La Corte distrettuale ha rilevato che le allegazioni del B. erano troppo generiche, non avendo fornito alcun elemento utile a valutare sia le sue probabilità di passaggio alla fascia A a seguito del corso indetto dall’Agenzia sia la rilevanza dei mancati conferimenti (di reggenza o supplenza) al B. ai fini dell’ammissione al corso, in considerazione dell’anzianità complessivamente maturata (pagg. 12 e 13 della sentenza) e mancavano, pertanto, quegli elementi oggettivi dai quali desumere, in termini di certezza o di elevata probabilità, l’esistenza del danno.

22. Il motivo concernente la mancata fruizione della sospensione del periodo di disponibilità (nn. 24 e 25) censura solo una delle rationes decidendi poste dalla Corte di merito a fondamento del rigetto della domanda di danno proposta dal B.. In particolare, il motivo non investe l’affermazione contenuta nella impugnata sentenza secondo cui “in ogni caso, sotto il profilo economico, anche il collocamento in mobilità non comporterebbe un pregiudizio, data la piena salvaguardia della posizione giuridica ed economica garantita in tal caso il segretario (pag. 13 della sentenza).

Secondo la costante giurisprudenza di questa Corte, in tema di ricorso per cassazione, qualora la decisione impugnata si fondi su di una pluralità di ragioni, tra loro distinte ed autonome e singolarmente idonee a sorreggerla sul piano logico e giuridico, l’omessa impugnazione di tutte le “rationes decidendi” rende inammissibili, per difetto di interesse, le censure relative alle singole ragioni esplicitamente fatte oggetto di doglianza, in quanto queste ultime, quand’anche fondate, non potrebbero comunque condurre, stante l’intervenuta definitività delle altre non impugnate, all’annullamento della decisione stessa (ex multis, Cass.

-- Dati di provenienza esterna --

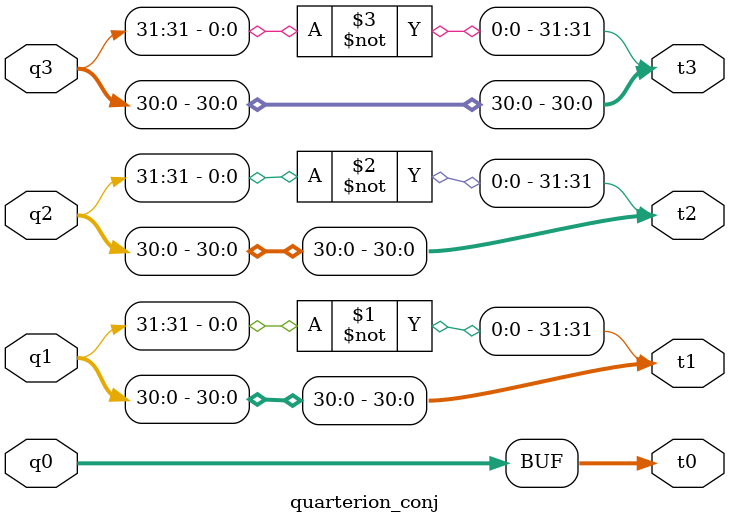
<source format=v>
`timescale 1ns / 1ps


module quarterion_conj(
    input [31:0] q0,
    input [31:0] q1,
    input [31:0] q2,
    input [31:0] q3,
    output [31:0] t0,
    output [31:0] t1,
    output [31:0] t2,
    output [31:0] t3
    );
    
    assign t0 = q0;
    assign t1 = {~q1[31], q1[30:0]};
    assign t2 = {~q2[31], q2[30:0]};
    assign t3 = {~q3[31], q3[30:0]};
    
endmodule

</source>
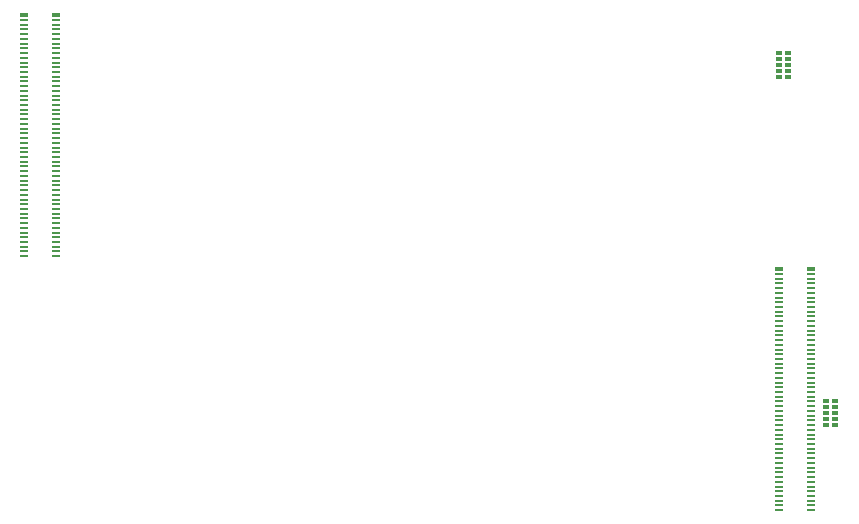
<source format=gbr>
%TF.GenerationSoftware,KiCad,Pcbnew,(5.99.0-10407-g1e8b23402c)*%
%TF.CreationDate,2021-06-15T11:20:33-06:00*%
%TF.ProjectId,mezzanine,6d657a7a-616e-4696-9e65-2e6b69636164,rev?*%
%TF.SameCoordinates,Original*%
%TF.FileFunction,Paste,Bot*%
%TF.FilePolarity,Positive*%
%FSLAX46Y46*%
G04 Gerber Fmt 4.6, Leading zero omitted, Abs format (unit mm)*
G04 Created by KiCad (PCBNEW (5.99.0-10407-g1e8b23402c)) date 2021-06-15 11:20:33*
%MOMM*%
%LPD*%
G01*
G04 APERTURE LIST*
%ADD10R,0.660000X0.230000*%
%ADD11R,0.660000X0.350000*%
%ADD12R,0.550000X0.300000*%
%ADD13R,0.550000X0.400000*%
G04 APERTURE END LIST*
D10*
%TO.C,Module1*%
X87355000Y-52200000D03*
X84645000Y-52200000D03*
X87355000Y-52600000D03*
X84645000Y-52600000D03*
X87355000Y-53000000D03*
X84645000Y-53000000D03*
X87355000Y-53400000D03*
X84645000Y-53400000D03*
X87355000Y-53800000D03*
X84645000Y-53800000D03*
X87355000Y-54200000D03*
X84645000Y-54200000D03*
X87355000Y-54600000D03*
X84645000Y-54600000D03*
X87355000Y-55000000D03*
X84645000Y-55000000D03*
X87355000Y-55400000D03*
X84645000Y-55400000D03*
X87355000Y-55800000D03*
X84645000Y-55800000D03*
X87355000Y-56200000D03*
X84645000Y-56200000D03*
X87355000Y-56600000D03*
X84645000Y-56600000D03*
X87355000Y-57000000D03*
X84645000Y-57000000D03*
X87355000Y-57400000D03*
X84645000Y-57400000D03*
X87355000Y-57800000D03*
X84645000Y-57800000D03*
X87355000Y-58200000D03*
X84645000Y-58200000D03*
X87355000Y-58600000D03*
X84645000Y-58600000D03*
X87355000Y-59000000D03*
X84645000Y-59000000D03*
X87355000Y-59400000D03*
X84645000Y-59400000D03*
X87355000Y-59800000D03*
X84645000Y-59800000D03*
X87355000Y-60200000D03*
X84645000Y-60200000D03*
X87355000Y-60600000D03*
X84645000Y-60600000D03*
X87355000Y-61000000D03*
X84645000Y-61000000D03*
X87355000Y-61400000D03*
X84645000Y-61400000D03*
X87355000Y-61800000D03*
X84645000Y-61800000D03*
X87355000Y-62200000D03*
X84645000Y-62200000D03*
X87355000Y-62600000D03*
X84645000Y-62600000D03*
X87355000Y-63000000D03*
X84645000Y-63000000D03*
X87355000Y-63400000D03*
X84645000Y-63400000D03*
X87355000Y-63800000D03*
X84645000Y-63800000D03*
X87355000Y-64200000D03*
X84645000Y-64200000D03*
X87355000Y-64600000D03*
X84645000Y-64600000D03*
X87355000Y-65000000D03*
X84645000Y-65000000D03*
X87355000Y-65400000D03*
X84645000Y-65400000D03*
X87355000Y-65800000D03*
X84645000Y-65800000D03*
X87355000Y-66200000D03*
X84645000Y-66200000D03*
X87355000Y-66600000D03*
X84645000Y-66600000D03*
X87355000Y-67000000D03*
X84645000Y-67000000D03*
X87355000Y-67400000D03*
X84645000Y-67400000D03*
X87355000Y-67800000D03*
X84645000Y-67800000D03*
X87355000Y-68200000D03*
X84645000Y-68200000D03*
X87355000Y-68600000D03*
X84645000Y-68600000D03*
X87355000Y-69000000D03*
X84645000Y-69000000D03*
X87355000Y-69400000D03*
X84645000Y-69400000D03*
X87355000Y-69800000D03*
X84645000Y-69800000D03*
X87355000Y-70200000D03*
X84645000Y-70200000D03*
X87355000Y-70600000D03*
X84645000Y-70600000D03*
X87355000Y-71000000D03*
X84645000Y-71000000D03*
X87355000Y-71400000D03*
X84645000Y-71400000D03*
X87355000Y-71800000D03*
X84645000Y-71800000D03*
X84645000Y-72200000D03*
D11*
X87355000Y-51740000D03*
X84645000Y-51740000D03*
D10*
X87355000Y-72200000D03*
%TD*%
D12*
%TO.C,U2*%
X88615000Y-65000000D03*
X88615000Y-64500000D03*
D13*
X88615000Y-64000000D03*
D12*
X88615000Y-63500000D03*
X88615000Y-63000000D03*
X89385000Y-64500000D03*
X89385000Y-63000000D03*
X89385000Y-63500000D03*
X89385000Y-65000000D03*
D13*
X89385000Y-64000000D03*
%TD*%
D10*
%TO.C,Module2*%
X23455000Y-30700000D03*
X20745000Y-30700000D03*
X23455000Y-31100000D03*
X20745000Y-31100000D03*
X23455000Y-31500000D03*
X20745000Y-31500000D03*
X23455000Y-31900000D03*
X20745000Y-31900000D03*
X23455000Y-32300000D03*
X20745000Y-32300000D03*
X23455000Y-32700000D03*
X20745000Y-32700000D03*
X23455000Y-33100000D03*
X20745000Y-33100000D03*
X23455000Y-33500000D03*
X20745000Y-33500000D03*
X23455000Y-33900000D03*
X20745000Y-33900000D03*
X23455000Y-34300000D03*
X20745000Y-34300000D03*
X23455000Y-34700000D03*
X20745000Y-34700000D03*
X23455000Y-35100000D03*
X20745000Y-35100000D03*
X23455000Y-35500000D03*
X20745000Y-35500000D03*
X23455000Y-35900000D03*
X20745000Y-35900000D03*
X23455000Y-36300000D03*
X20745000Y-36300000D03*
X23455000Y-36700000D03*
X20745000Y-36700000D03*
X23455000Y-37100000D03*
X20745000Y-37100000D03*
X23455000Y-37500000D03*
X20745000Y-37500000D03*
X23455000Y-37900000D03*
X20745000Y-37900000D03*
X23455000Y-38300000D03*
X20745000Y-38300000D03*
X23455000Y-38700000D03*
X20745000Y-38700000D03*
X23455000Y-39100000D03*
X20745000Y-39100000D03*
X23455000Y-39500000D03*
X20745000Y-39500000D03*
X23455000Y-39900000D03*
X20745000Y-39900000D03*
X23455000Y-40300000D03*
X20745000Y-40300000D03*
X23455000Y-40700000D03*
X20745000Y-40700000D03*
X23455000Y-41100000D03*
X20745000Y-41100000D03*
X23455000Y-41500000D03*
X20745000Y-41500000D03*
X23455000Y-41900000D03*
X20745000Y-41900000D03*
X23455000Y-42300000D03*
X20745000Y-42300000D03*
X23455000Y-42700000D03*
X20745000Y-42700000D03*
X23455000Y-43100000D03*
X20745000Y-43100000D03*
X23455000Y-43500000D03*
X20745000Y-43500000D03*
X23455000Y-43900000D03*
X20745000Y-43900000D03*
X23455000Y-44300000D03*
X20745000Y-44300000D03*
X23455000Y-44700000D03*
X20745000Y-44700000D03*
X23455000Y-45100000D03*
X20745000Y-45100000D03*
X23455000Y-45500000D03*
X20745000Y-45500000D03*
X23455000Y-45900000D03*
X20745000Y-45900000D03*
X23455000Y-46300000D03*
X20745000Y-46300000D03*
X23455000Y-46700000D03*
X20745000Y-46700000D03*
X23455000Y-47100000D03*
X20745000Y-47100000D03*
X23455000Y-47500000D03*
X20745000Y-47500000D03*
X23455000Y-47900000D03*
X20745000Y-47900000D03*
X23455000Y-48300000D03*
X20745000Y-48300000D03*
X23455000Y-48700000D03*
X20745000Y-48700000D03*
X23455000Y-49100000D03*
X20745000Y-49100000D03*
X23455000Y-49500000D03*
X20745000Y-49500000D03*
X23455000Y-49900000D03*
X20745000Y-49900000D03*
X23455000Y-50300000D03*
X20745000Y-50300000D03*
X20745000Y-50700000D03*
D11*
X23455000Y-30240000D03*
X20745000Y-30240000D03*
D10*
X23455000Y-50700000D03*
%TD*%
D12*
%TO.C,U4*%
X85385000Y-33500000D03*
X85385000Y-34000000D03*
D13*
X85385000Y-34500000D03*
D12*
X85385000Y-35000000D03*
X85385000Y-35500000D03*
X84615000Y-34000000D03*
X84615000Y-35500000D03*
X84615000Y-35000000D03*
X84615000Y-33500000D03*
D13*
X84615000Y-34500000D03*
%TD*%
M02*

</source>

S.U. n. 7931/2013; Cass. 18/09/2006, n. 20118).

23. La censura concernente le spese di accesso (n. 26) è prospettata con modalità non conformi al principio di specificità dei motivi di ricorso per cassazione, secondo cui parte ricorrente avrebbe dovuto, quantomeno, trascrivere nel ricorso il contenuto della domanda dedotta nel ricorso introduttivo del giudizio al fine di valutare l’erroneità della motivazione adottata dalla Corte distrettuale in ordine al difetto di legittimazione passiva dell’Agenzia.

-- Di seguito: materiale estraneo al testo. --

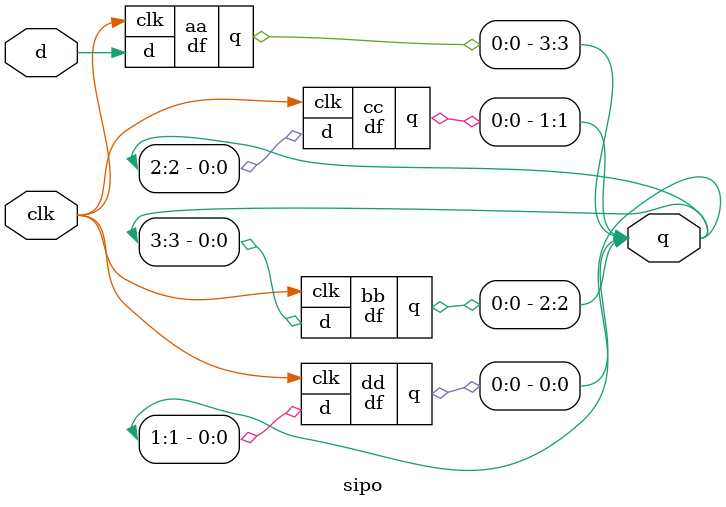
<source format=v>
module df(d,clk,q);
    input d,clk;
    output q;
    reg q=0;
    always @ (negedge clk)
    begin
    q<=d;
end
endmodule 

module siso(d, clk, q);
    input d,clk;
    output q;
    wire q1,q2,q3;
    df a(d, clk, q1);
    df b(q1, clk, q2);
    df c(q2, clk, q3);
    df d1(q3, clk, q);
endmodule

module sipo(d, clk, q);
    input d,clk;
    output [3:0]q;
    
    df aa(d, clk, q[3]);
    df bb(q[3], clk, q[2]);
    df cc(q[2], clk, q[1]);
    df dd(q[1], clk, q[0]);
endmodule



</source>
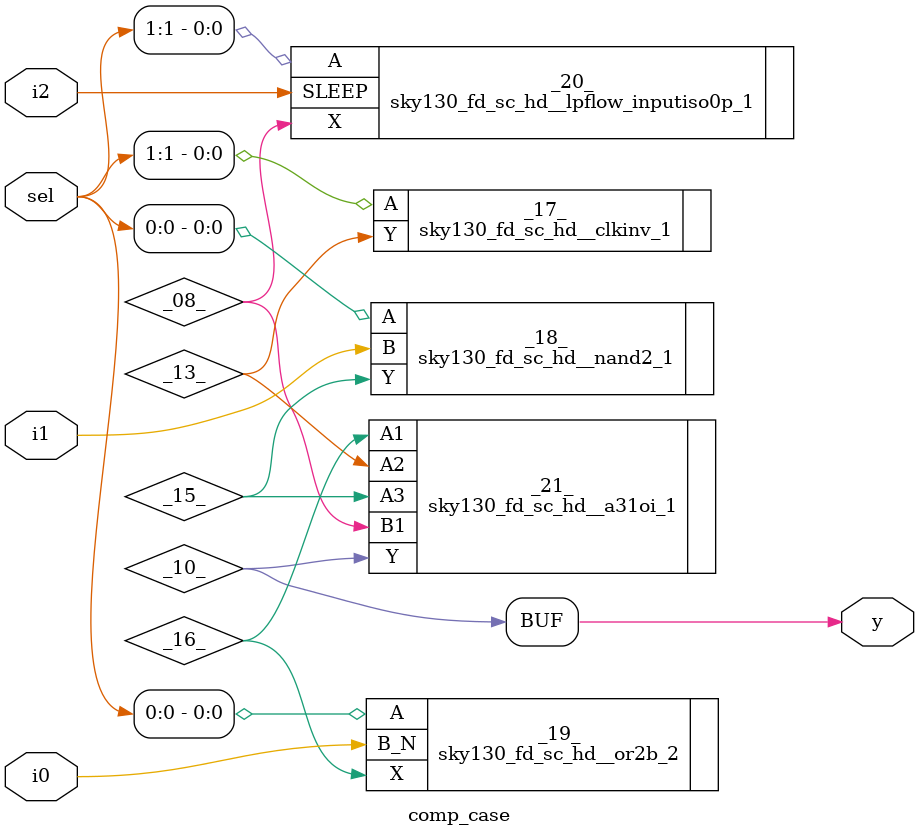
<source format=v>
/* Generated by Yosys 0.7 (git sha1 61f6811, gcc 6.2.0-11ubuntu1 -O2 -fdebug-prefix-map=/build/yosys-OIL3SR/yosys-0.7=. -fstack-protector-strong -fPIC -Os) */

module comp_case(i0, i1, i2, sel, y);
  wire _00_;
  wire _01_;
  wire _02_;
  wire _03_;
  wire _04_;
  wire _05_;
  wire _06_;
  wire _07_;
  wire _08_;
  wire _09_;
  wire _10_;
  wire _11_;
  wire _12_;
  wire _13_;
  wire _14_;
  wire _15_;
  wire _16_;
  input i0;
  input i1;
  input i2;
  input [1:0] sel;
  output y;
  sky130_fd_sc_hd__clkinv_1 _17_ (
    .A(_11_),
    .Y(_13_)
  );
  sky130_fd_sc_hd__nand2_1 _18_ (
    .A(_07_),
    .B(_14_),
    .Y(_15_)
  );
  sky130_fd_sc_hd__or2b_2 _19_ (
    .A(_07_),
    .B_N(_12_),
    .X(_16_)
  );
  sky130_fd_sc_hd__lpflow_inputiso0p_1 _20_ (
    .A(_11_),
    .SLEEP(_09_),
    .X(_08_)
  );
  sky130_fd_sc_hd__a31oi_1 _21_ (
    .A1(_16_),
    .A2(_13_),
    .A3(_15_),
    .B1(_08_),
    .Y(_10_)
  );
  assign _07_ = sel[0];
  assign _11_ = sel[1];
  assign _12_ = i0;
  assign _14_ = i1;
  assign _09_ = i2;
  assign y = _10_;
endmodule

</source>
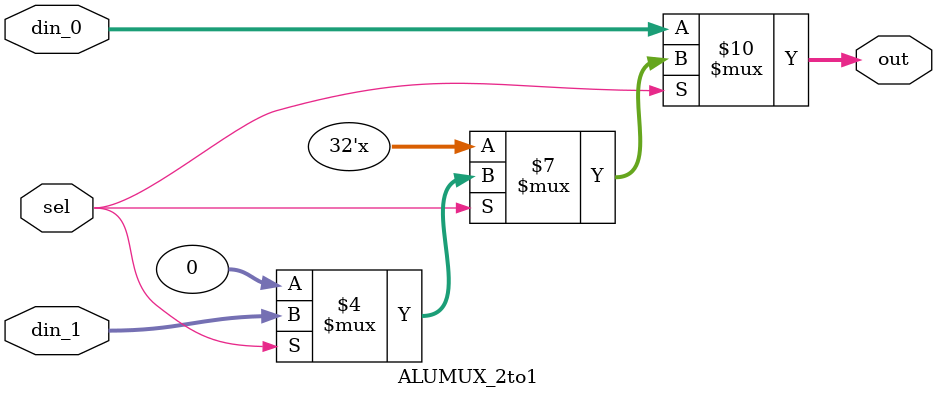
<source format=v>
module ALUMUX_2to1 (din_0, din_1, sel, out); // MUX for 32-bit input & output
input [31:0] din_0, din_1;
input sel;
output reg [31:0] out;
always @(*)
begin
if (!sel)
out = din_0;
else if (sel)
out = din_1;
else
out = 31'h00000000;
end
endmodule

</source>
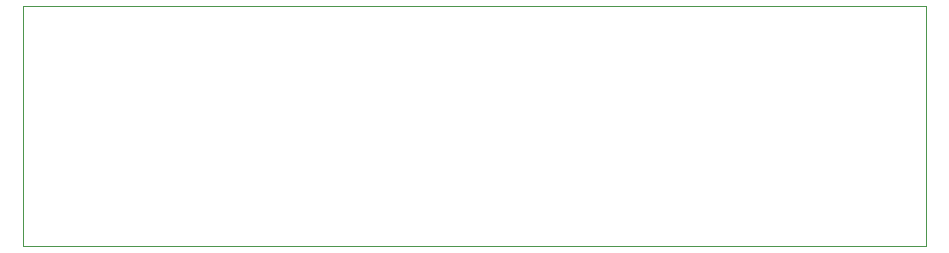
<source format=gbr>
%TF.GenerationSoftware,KiCad,Pcbnew,7.0.9*%
%TF.CreationDate,2023-12-02T22:57:23+09:00*%
%TF.ProjectId,Pmod_ADC,506d6f64-5f41-4444-932e-6b696361645f,rev?*%
%TF.SameCoordinates,Original*%
%TF.FileFunction,Profile,NP*%
%FSLAX46Y46*%
G04 Gerber Fmt 4.6, Leading zero omitted, Abs format (unit mm)*
G04 Created by KiCad (PCBNEW 7.0.9) date 2023-12-02 22:57:23*
%MOMM*%
%LPD*%
G01*
G04 APERTURE LIST*
%TA.AperFunction,Profile*%
%ADD10C,0.100000*%
%TD*%
G04 APERTURE END LIST*
D10*
X142644500Y-81534000D02*
X219098500Y-81534000D01*
X219098500Y-101854000D01*
X142644500Y-101854000D01*
X142644500Y-81534000D01*
M02*

</source>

24. I motivi concernenti il danno esistenziale (nn. 27 e 28) – ancor prima che inammissibili per difetto di autosufficienza in quanto non trascrivono le allegazioni contenute nel ricorso originario e nell’appello su tale punto in violazione dell’art. 366 c.p.c., comma 1, n. 6, – sono comunque infondati.

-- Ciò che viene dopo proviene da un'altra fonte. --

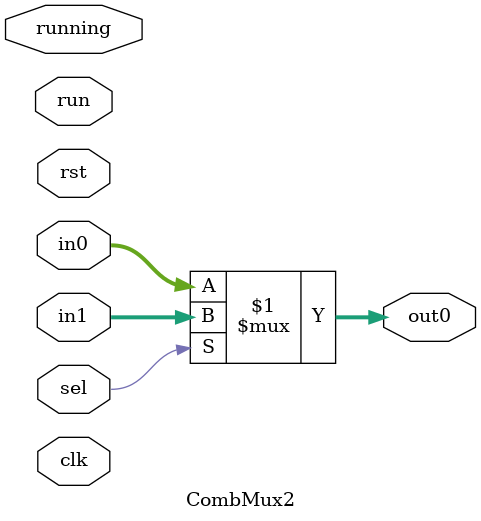
<source format=v>
`timescale 1ns / 1ps

module CombMux2 #(
   parameter DATA_W = 32
) (
   //control
   input clk,
   input rst,

   input running,
   input run,

   //input / output data
   input [DATA_W-1:0] in0,
   input [DATA_W-1:0] in1,

   (* versat_latency = 0 *) output reg [DATA_W-1:0] out0,

   input sel
);

   assign out0 = (sel ? in1 : in0);

endmodule

</source>
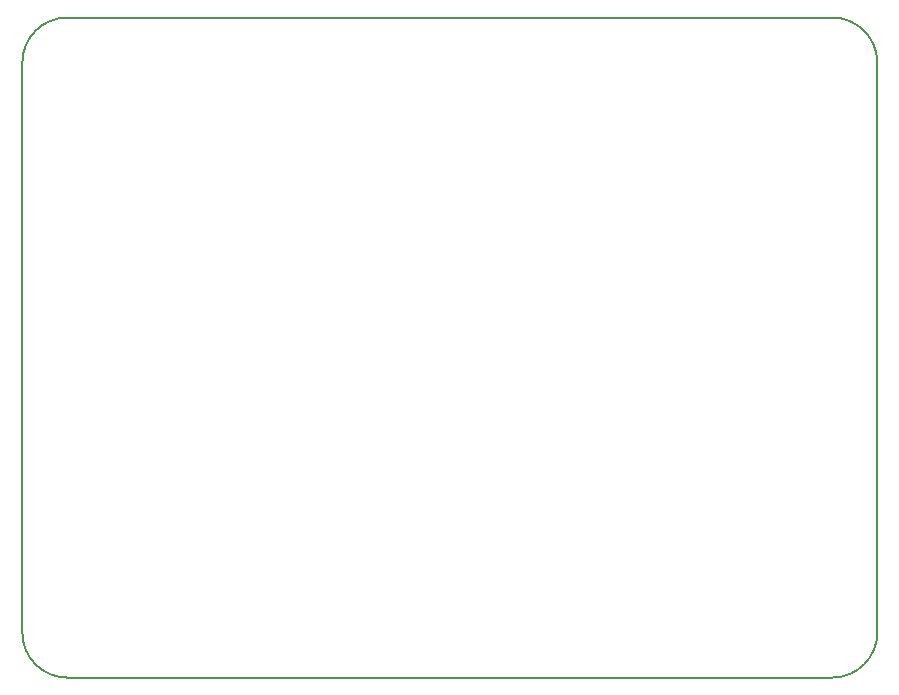
<source format=gm1>
G04 #@! TF.FileFunction,Profile,NP*
%FSLAX46Y46*%
G04 Gerber Fmt 4.6, Leading zero omitted, Abs format (unit mm)*
G04 Created by KiCad (PCBNEW 4.0.7-e2-6376~58~ubuntu14.04.1) date Fri Nov 10 06:08:14 2017*
%MOMM*%
%LPD*%
G01*
G04 APERTURE LIST*
%ADD10C,0.100000*%
%ADD11C,0.150000*%
G04 APERTURE END LIST*
D10*
D11*
X141605000Y-140335000D02*
X206375000Y-140335000D01*
X210185000Y-136525000D02*
X210185000Y-88265000D01*
X206375000Y-140335000D02*
G75*
G03X210185000Y-136525000I0J3810000D01*
G01*
X210185000Y-88265000D02*
G75*
G03X206375000Y-84455000I-3810000J0D01*
G01*
X141605000Y-84455000D02*
X206375000Y-84455000D01*
X137795000Y-136525000D02*
G75*
G03X141605000Y-140335000I3810000J0D01*
G01*
X137795000Y-95250000D02*
X137795000Y-136525000D01*
X137795000Y-88265000D02*
X137795000Y-95250000D01*
X141605000Y-84455000D02*
G75*
G03X137795000Y-88265000I0J-3810000D01*
G01*
M02*

</source>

Questa Corte ha affermato che il riconoscimento del diritto del lavoratore al risarcimento del danno professionale, biologico o esistenziale, non ricorre automaticamente in tutti i casi di inadempimento datoriale e non può prescindere da una specifica allegazione, nel ricorso introduttivo del giudizio, dell’esistenza di un pregiudizio (di natura meramente emotiva e interiore, ma oggettivamente accertabile) provocato sul fare reddituale del soggetto, che alteri le sue abitudini e gli assetti relazionali propri, inducendolo a scelte di vita diverse quanto all’espressione e realizzazione della sua personalità nel modo esterno. Tale pregiudizio non è conseguenza automatica di ogni comportamento illegittimo rientrante nella suindicata categoria, sicchè non è sufficiente dimostrare la mera potenzialità lesiva della condotta datoriale, incombendo sul lavoratore l’onere di fornire la prova del danno e del nesso di causalità con l’inadempimento datoriale. E’ stato altresì affermato che il danno esistenziale, essendo legato indissolubilmente alla persona, necessita di precise indicazioni che solo il soggetto danneggiato può fornire, indicando le circostanze comprovanti l’alterazione delle sue abitudini di vita (Cass. 23/11/2015, n. 23837).

La Corte distrettuale si è conformata a tali principi di diritto rilevando “l’assoluta genericità delle deduzioni sul punto”.

25. In conclusione, il ricorso va rigettato. Le spese di lite sono regolate secondo il criterio della soccombenza dettato dall’art. 91 c.p.c..

PQM

 

La Corte respinge il ricorso e condanna il ricorrente al pagamento delle spese del presente giudizio di legittimità liquidate in Euro 200,00 per esborsi e in Euro 4.500,00 per compensi professionali, oltre spese generali al 15% ed interessi di legge.

Così deciso in Roma, nella camera di consiglio, il 14 giugno 2017.